PROBLEM REQUIREMENTS: Retype each line below precisely and omit all images.

DATA:
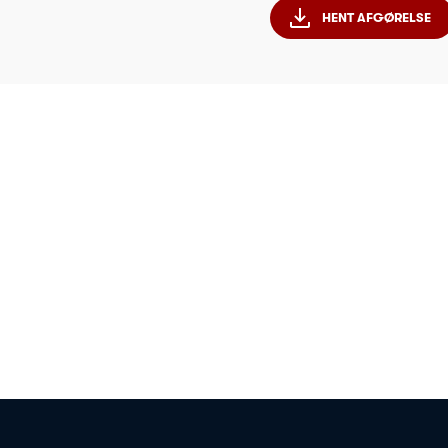
HENT AFGØRELSE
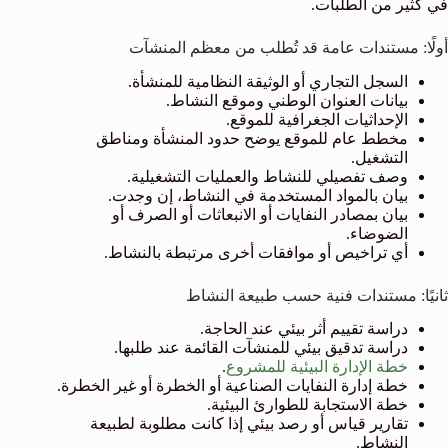
في كثير من الطلبات.
أولًا: مستندات عامة قد تُطلب من معظم المنشآت
السجل التجاري أو الوثيقة النظامية للمنشأة.
بيانات العنوان الوطني وموقع النشاط.
الإحداثيات الجغرافية للموقع.
مخطط عام للموقع يوضح حدود المنشأة ومناطق
التشغيل.
وصف تفصيلي للنشاط والعمليات التشغيلية.
بيان بالمواد المستخدمة في النشاط، إن وجدت.
بيان بمصادر النفايات أو الانبعاثات أو الصرف أو
الضوضاء.
أي تراخيص أو موافقات أخرى مرتبطة بالنشاط.
ثانيًا: مستندات فنية حسب طبيعة النشاط
دراسة تقييم أثر بيئي عند الحاجة.
دراسة تدقيق بيئي للمنشآت القائمة عند طلبها.
خطة الإدارة البيئية للمشروع
.
خطة إدارة النفايات الصناعية أو الخطرة أو غير الخطرة.
خطة الاستجابة للطوارئ البيئية.
تقارير قياس أو رصد بيئي إذا كانت مطلوبة لطبيعة
النشاط.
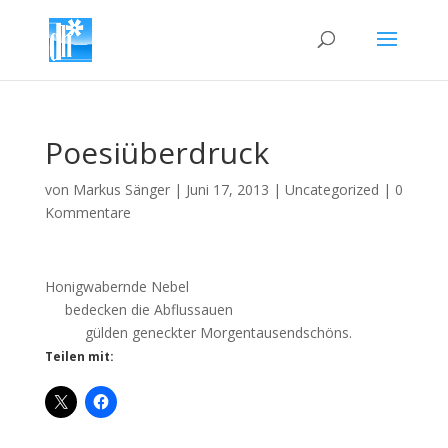
Poesiüberdruck
von
Markus Sänger
|
Juni 17, 2013
|
Uncategorized
|
0
Kommentare
Honigwabernde Nebel
bedecken die Abflussauen
gülden geneckter Morgentausendschöns.
Teilen mit:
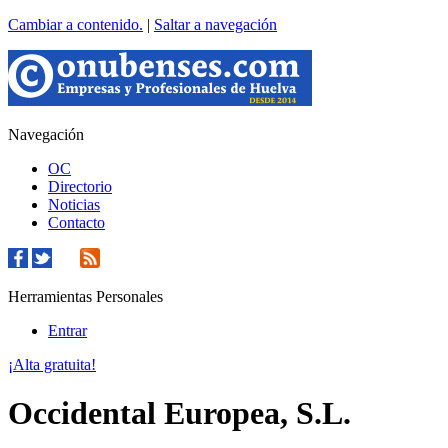
Cambiar a contenido.
|
Saltar a navegación
Navegación
OC
Directorio
Noticias
Contacto
Herramientas Personales
Entrar
¡Alta gratuita!
Occidental Europea, S.L.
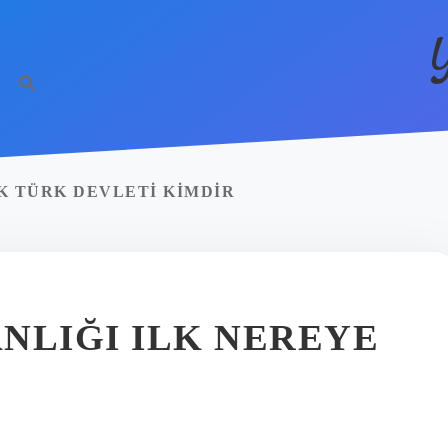
K TÜRK DEVLETI KIMDIR
ANLIĞI ILK NEREYE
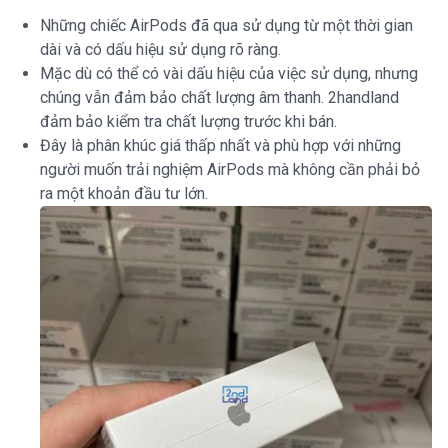
Những chiếc AirPods đã qua sử dụng từ một thời gian
dài và có dấu hiệu sử dụng rõ ràng.
Mặc dù có thể có vài dấu hiệu của việc sử dụng, nhưng
chúng vẫn đảm bảo chất lượng âm thanh. 2handland
đảm bảo kiểm tra chất lượng trước khi bán.
Đây là phân khúc giá thấp nhất và phù hợp với những
người muốn trải nghiệm AirPods mà không cần phải bỏ
ra một khoản đầu tư lớn.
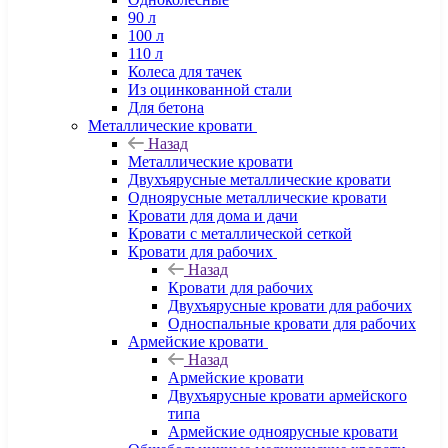
90 л
100 л
110 л
Колеса для тачек
Из оцинкованной стали
Для бетона
Металлические кровати
Назад
Металлические кровати
Двухъярусные металлические кровати
Одноярусные металлические кровати
Кровати для дома и дачи
Кровати с металлической сеткой
Кровати для рабочих
Назад
Кровати для рабочих
Двухъярусные кровати для рабочих
Односпальные кровати для рабочих
Армейские кровати
Назад
Армейские кровати
Двухъярусные кровати армейского
типа
Армейские одноярусные кровати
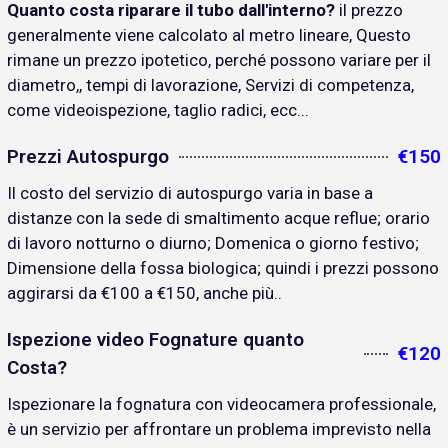
Quanto costa riparare il tubo dall'interno?
il prezzo
generalmente viene calcolato al metro lineare, Questo
rimane un prezzo ipotetico, perché possono variare per il
diametro,, tempi di lavorazione, Servizi di competenza,
come videoispezione, taglio radici, ecc...
Prezzi Autospurgo
€150
Il costo del servizio di autospurgo varia in base a
distanze con la sede di smaltimento acque reflue; orario
di lavoro notturno o diurno; Domenica o giorno festivo;
Dimensione della fossa biologica; quindi i prezzi possono
aggirarsi da €100 a €150, anche più..
Ispezione video Fognature quanto
€120
Costa?
Ispezionare la fognatura con videocamera professionale,
è un servizio per affrontare un problema imprevisto nella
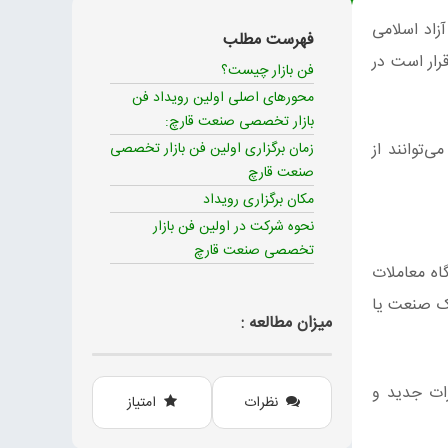
زاد اسلامی
فهرست مطلب
رار است در
فن بازار چیست؟
محورهای اصلی اولین رویداد فن
بازار تخصصی صنعت قارچ:
‌توانند از
زمان برگزاری اولین فن بازار تخصصی
صنعت قارچ
مکان برگزاری رویداد
نحوه شرکت در اولین فن بازار
تخصصی صنعت قارچ
اه معاملات
ک صنعت یا
میزان مطالعه :
رات جدید و
نظرات
امتیاز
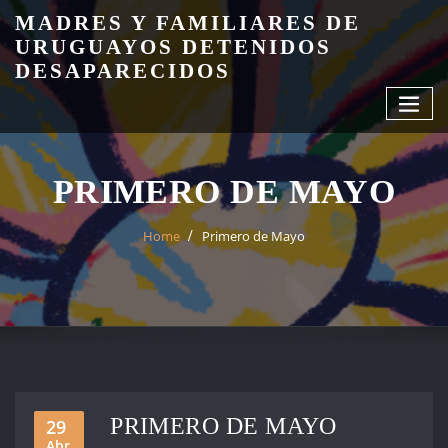
Skip
MADRES Y FAMILIARES DE
to
URUGUAYOS DETENIDOS
content
DESAPARECIDOS
PRIMERO DE MAYO
Home
Primero de Mayo
PRIMERO DE MAYO
29
Abr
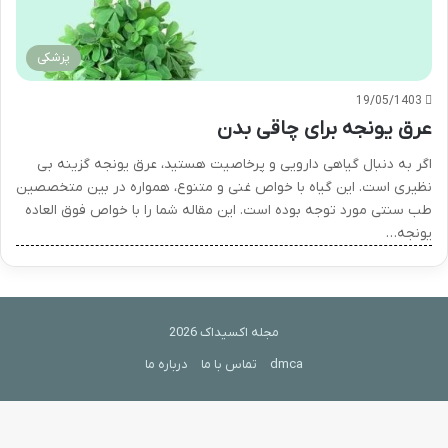
پزشکی
19/05/1403
عرق یونجه برای چاقی بدن
اگر به دنبال گیاهی دارویی و پرخاصیت هستید، عرق یونجه گزینه بی
نظیری است. این گیاه با خواص غنی و متنوع، همواره در بین متخصصین
طب سنتی مورد توجه بوده است. این مقاله شما را با خواص فوق العاده
یونجه…
مجله اکسیداک 2026
dmca
تماس با ما
درباره ما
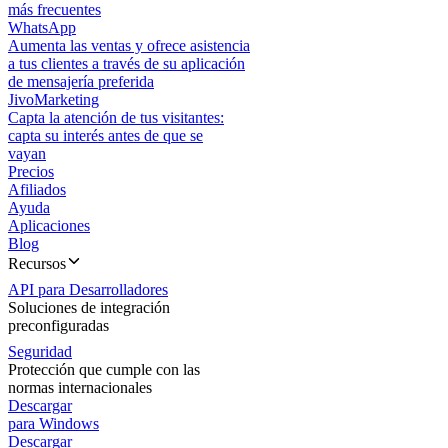
más frecuentes
WhatsApp
Aumenta las ventas y ofrece asistencia
a tus clientes a través de su aplicación
de mensajería preferida
JivoMarketing
Capta la atención de tus visitantes:
capta su interés antes de que se
vayan
Precios
Afiliados
Ayuda
Aplicaciones
Blog
Recursos
API para Desarrolladores
Soluciones de integración
preconfiguradas
Seguridad
Protección que cumple con las
normas internacionales
Descargar
para Windows
Descargar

FINISHED TASK:
HENT AFGØRELSE
في كثير من الطلبات.
أولًا: مستندات عامة قد تُطلب من معظم المنشآت
السجل التجاري أو الوثيقة النظامية للمنشأة.
بيانات العنوان الوطني وموقع النشاط.
الإحداثيات الجغرافية للموقع.
مخطط عام للموقع يوضح حدود المنشأة ومناطق
التشغيل.
وصف تفصيلي للنشاط والعمليات التشغيلية.
بيان بالمواد المستخدمة في النشاط، إن وجدت.
بيان بمصادر النفايات أو الانبعاثات أو الصرف أو
الضوضاء.
أي تراخيص أو موافقات أخرى مرتبطة بالنشاط.
ثانيًا: مستندات فنية حسب طبيعة النشاط
دراسة تقييم أثر بيئي عند الحاجة.
دراسة تدقيق بيئي للمنشآت القائمة عند طلبها.
خطة الإدارة البيئية للمشروع
.
خطة إدارة النفايات الصناعية أو الخطرة أو غير الخطرة.
خطة الاستجابة للطوارئ البيئية.
تقارير قياس أو رصد بيئي إذا كانت مطلوبة لطبيعة
النشاط.
Poesiüberdruck
von
Markus Sänger
|
Juni 17, 2013
|
Uncategorized
|
0
Kommentare
Honigwabernde Nebel
bedecken die Abflussauen
gülden geneckter Morgentausendschöns.
Teilen mit:
Cambiar a contenido.
|
Saltar a navegación
Navegación
OC
Directorio
Noticias
Contacto
Herramientas Personales
Entrar
¡Alta gratuita!
Occidental Europea, S.L.
K TÜRK DEVLETI KIMDIR
ANLIĞI ILK NEREYE
Những chiếc AirPods đã qua sử dụng từ một thời gian
dài và có dấu hiệu sử dụng rõ ràng.
Mặc dù có thể có vài dấu hiệu của việc sử dụng, nhưng
chúng vẫn đảm bảo chất lượng âm thanh. 2handland
đảm bảo kiểm tra chất lượng trước khi bán.
Đây là phân khúc giá thấp nhất và phù hợp với những
người muốn trải nghiệm AirPods mà không cần phải bỏ
ra một khoản đầu tư lớn.
90 л
100 л
110 л
Колеса для тачек
Из оцинкованной стали
Для бетона
Металлические кровати
Назад
Металлические кровати
Двухъярусные металлические кровати
Одноярусные металлические кровати
Кровати для дома и дачи
Кровати с металлической сеткой
Кровати для рабочих
Назад
Кровати для рабочих
Двухъярусные кровати для рабочих
Односпальные кровати для рабочих
Армейские кровати
Назад
Армейские кровати
Двухъярусные кровати армейского
типа
Армейские одноярусные кровати
Quanto costa riparare il tubo dall'interno?
il prezzo
generalmente viene calcolato al metro lineare, Questo
rimane un prezzo ipotetico, perché possono variare per il
diametro,, tempi di lavorazione, Servizi di competenza,
come videoispezione, taglio radici, ecc...
Prezzi Autospurgo
€150
Il costo del servizio di autospurgo varia in base a
distanze con la sede di smaltimento acque reflue; orario
di lavoro notturno o diurno; Domenica o giorno festivo;
Dimensione della fossa biologica; quindi i prezzi possono
aggirarsi da €100 a €150, anche più..
Ispezione video Fognature quanto
€120
Costa?
Ispezionare la fognatura con videocamera professionale,
è un servizio per affrontare un problema imprevisto nella
زاد اسلامی
فهرست مطلب
رار است در
فن بازار چیست؟
محورهای اصلی اولین رویداد فن
بازار تخصصی صنعت قارچ:
‌توانند از
زمان برگزاری اولین فن بازار تخصصی
صنعت قارچ
مکان برگزاری رویداد
نحوه شرکت در اولین فن بازار
تخصصی صنعت قارچ
اه معاملات
ک صنعت یا
میزان مطالعه :
رات جدید و
نظرات
امتیاز
Skip
MADRES Y FAMILIARES DE
to
URUGUAYOS DETENIDOS
content
DESAPARECIDOS
PRIMERO DE MAYO
Home
Primero de Mayo
PRIMERO DE MAYO
29
Abr
پزشکی
19/05/1403
عرق یونجه برای چاقی بدن
اگر به دنبال گیاهی دارویی و پرخاصیت هستید، عرق یونجه گزینه بی
نظیری است. این گیاه با خواص غنی و متنوع، همواره در بین متخصصین
طب سنتی مورد توجه بوده است. این مقاله شما را با خواص فوق العاده
یونجه…
مجله اکسیداک 2026
dmca
تماس با ما
درباره ما
más frecuentes
WhatsApp
Aumenta las ventas y ofrece asistencia
a tus clientes a través de su aplicación
de mensajería preferida
JivoMarketing
Capta la atención de tus visitantes:
capta su interés antes de que se
vayan
Precios
Afiliados
Ayuda
Aplicaciones
Blog
Recursos
API para Desarrolladores
Soluciones de integración
preconfiguradas
Seguridad
Protección que cumple con las
normas internacionales
Descargar
para Windows
Descargar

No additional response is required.